Viande de boeuf : Vingt années de viande labellisée

François d'Alteroche

Blason Prestige a 20 ans. Malgré des tonnages qui demeurent conséquents, le fleuron des viandes limousines est confronté à une érosion régulière de son nombre de points de vente dans la boucherie traditionnelle.

Voici 20 ans que la marque collective nationale Blason Prestige regroupe sous la même bannière les trois produits label rouge que sont le veau fermier du Limousin, le Limousin Junior et le Boeuf Limousin. Cette idée de mettre en place un identifiant national pour de la viande issue d'animaux d'une race, à l'époque déjà présente dans la plupart des départements français, a permis d'éviter la dispersion des démarches qualité dans différentes régions. La création de Blason Prestige et de son unique logo noir vert et rouge a également renforcé la visibilité de cette démarche.
Créé en 1992, le veau fermier du Limousin concerne des veaux nourris au pis de leur mère sur le terroir Limousin à raison de 2127 tonnes de viande labellisé commercialisé en 2007. Limousin Junior date de 1988 et concerne des mâles de moins de 18 mois et des femelles de moins de 28 mois, à raison d'un peu plus de 1 600 tonnes labellisées en 2007. Boeuf Limousin correspond lui davantage à la définition du gros bovin traditionnel : génisses lourdes, jeunes vaches ou boeufs.
Après labellisation, 3 704 tonnes ont été commercialisées cette même année. Ces tonnages sont globalement orientés à la baisse avec une érosion plus sensible pour le boeuf. Ce dernier est principalement commercialisé dans les boucheries traditionnelles avec une baisse régulière du nombre de points de vente depuis la dernière crise de l'ESB passés de 620 en 2001 à 430 en 2007.

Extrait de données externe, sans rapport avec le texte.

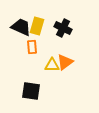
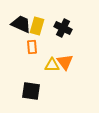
black trapezoid: moved 3 px up
orange triangle: rotated 30 degrees counterclockwise
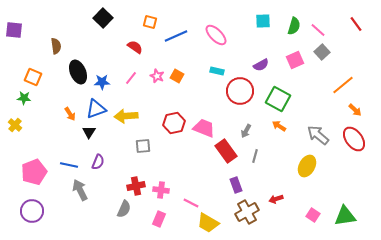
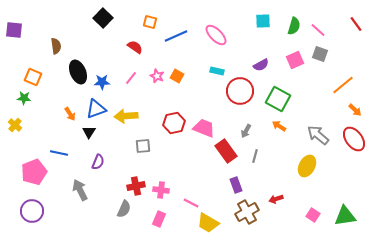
gray square at (322, 52): moved 2 px left, 2 px down; rotated 28 degrees counterclockwise
blue line at (69, 165): moved 10 px left, 12 px up
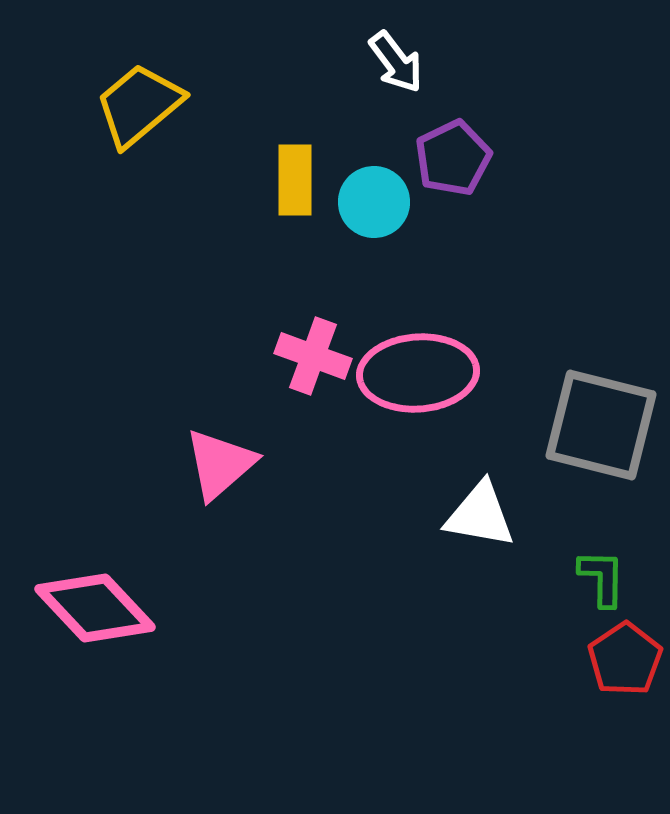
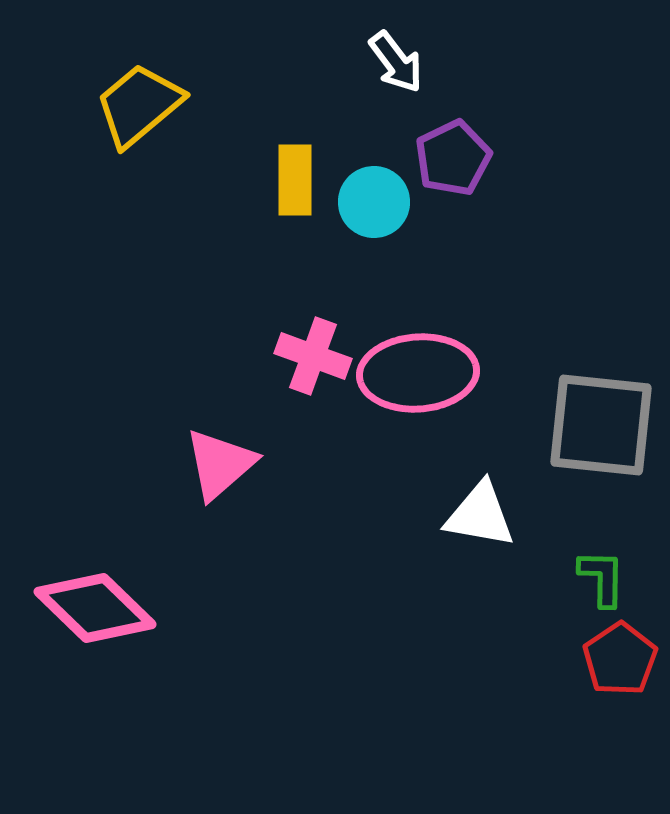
gray square: rotated 8 degrees counterclockwise
pink diamond: rotated 3 degrees counterclockwise
red pentagon: moved 5 px left
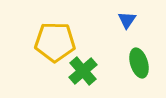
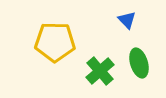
blue triangle: rotated 18 degrees counterclockwise
green cross: moved 17 px right
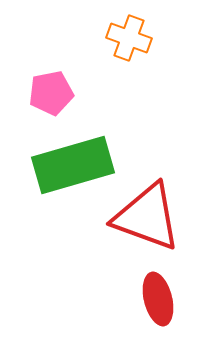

Après une progression ininterrompue des tonnages jusqu'en 2001, la tendance est depuis à l'érosion et particulièrement pour le boeuf Limousin Blason Prestige. (France Limousin Sélection)

Après une progression ininterrompue des tonnages jusqu'en 2001, la tendance est depuis à l'érosion et particulièrement pour le boeuf Limousin Blason Prestige. (France Limousin Sélection)

Relance des points de vente

« À chaque fois qu'il y a eu une crise sanitaire, on a assisté à un décollage important de la consommation », explique un communiqué. Puis les tonnages baissent progressivement lors des périodes post-crise. Maintenir les tonnages vendus passe donc par une impérative relance du nombre de points de vente en contrats, et par une politique volontariste. « ous les acteurs doivent réagir. Jusqu'à présent, le veau a toujours tiré le label et a été un produit d'appel pour le boeuf. Mais cela s'essoufle. De l'éleveur qui doit maintenir une race avec des spécificités viande à l'abatteur, tous les moyens doivent être mis en oeuvre pour maintenir à flot le fleuron de la Limousine », souligne Annie Soularue, présidente de Limousin Promotion, l'organisme de défense et de gestion de Blason Prestige.